The overall functional results were evaluated utilizing
Modified Functional Evaluation System by Karlstrom-Olerud
Score . They were as follows: Excellent: 20 cases (66.7%),
Good: 7 cases (23.3%), Satisfactory: 2 cases (6.7%) and Poor:
One case (3.3%) (Table 3). Giving details of surgical technique
as regard point of nail insertion, semi extended position during
nailing, polar screws to avoid deforming forces acting on the
proximal and distal fragments all are technical challenge to
attain perfect reduction and finally good results [11,23]. In
contrast to open reduction and internal fixation, intramedullary
nailing can be performed initially on the first or second day of
admission (Figure 9) presenting a female patient 25 years with
open fracture proximal right tibia (A), after using the mentioned
technique; the fracture fully united by 8 months (B), patient has
full knee extension (C) and can put full weight bearing (D).

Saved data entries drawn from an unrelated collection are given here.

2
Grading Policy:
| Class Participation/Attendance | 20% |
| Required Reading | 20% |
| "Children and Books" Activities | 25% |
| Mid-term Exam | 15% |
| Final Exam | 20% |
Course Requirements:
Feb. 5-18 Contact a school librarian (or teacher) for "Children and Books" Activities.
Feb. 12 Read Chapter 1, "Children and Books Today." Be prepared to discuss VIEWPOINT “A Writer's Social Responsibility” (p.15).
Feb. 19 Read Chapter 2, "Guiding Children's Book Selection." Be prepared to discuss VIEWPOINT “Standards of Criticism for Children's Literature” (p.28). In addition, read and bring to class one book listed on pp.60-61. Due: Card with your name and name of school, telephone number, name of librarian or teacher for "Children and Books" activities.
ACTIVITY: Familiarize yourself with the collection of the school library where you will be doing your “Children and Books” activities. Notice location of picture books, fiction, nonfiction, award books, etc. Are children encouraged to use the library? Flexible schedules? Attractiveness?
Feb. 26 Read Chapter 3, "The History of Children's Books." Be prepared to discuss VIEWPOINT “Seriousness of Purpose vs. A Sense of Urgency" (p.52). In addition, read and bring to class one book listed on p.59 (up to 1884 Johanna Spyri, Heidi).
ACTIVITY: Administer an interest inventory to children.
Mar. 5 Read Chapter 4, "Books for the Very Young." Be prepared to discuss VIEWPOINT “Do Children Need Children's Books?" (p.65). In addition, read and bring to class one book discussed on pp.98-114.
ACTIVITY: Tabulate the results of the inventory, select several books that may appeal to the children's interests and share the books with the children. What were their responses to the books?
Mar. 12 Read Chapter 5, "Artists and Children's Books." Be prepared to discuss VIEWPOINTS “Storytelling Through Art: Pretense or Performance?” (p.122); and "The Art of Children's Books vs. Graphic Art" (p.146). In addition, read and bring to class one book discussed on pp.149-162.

The results of the study share the idea that tibial nailing of
proximal metaphyseal fractures aided by blocking screws being
a suitable procedure. The advantages include being a familiar
technique for fixing tibial shaft fractures; allows osteosynthesis
under biological aspects; no need to open the fracture site;
soft tissue dissection is not necessary; and the blood supply is
spared. It enables symmetric, dynamic and load-sharing fracture
stabilization without the need to restrict joint motion.
No benefits in any form have been received or will
be received from a commercial party related directly or
indirectly to the subject of this article.
Ethical approval: This article does not contain any
studies with animals.
Informed consent was obtained from all individual
participants included in the study according to the rules of
the hospital research ethical committee.
All procedures performed in our study were in accordance
with the ethical standards of the institutional research
committee and with the 1964 Helsinki declaration and its later
amendments or comparable ethical standards.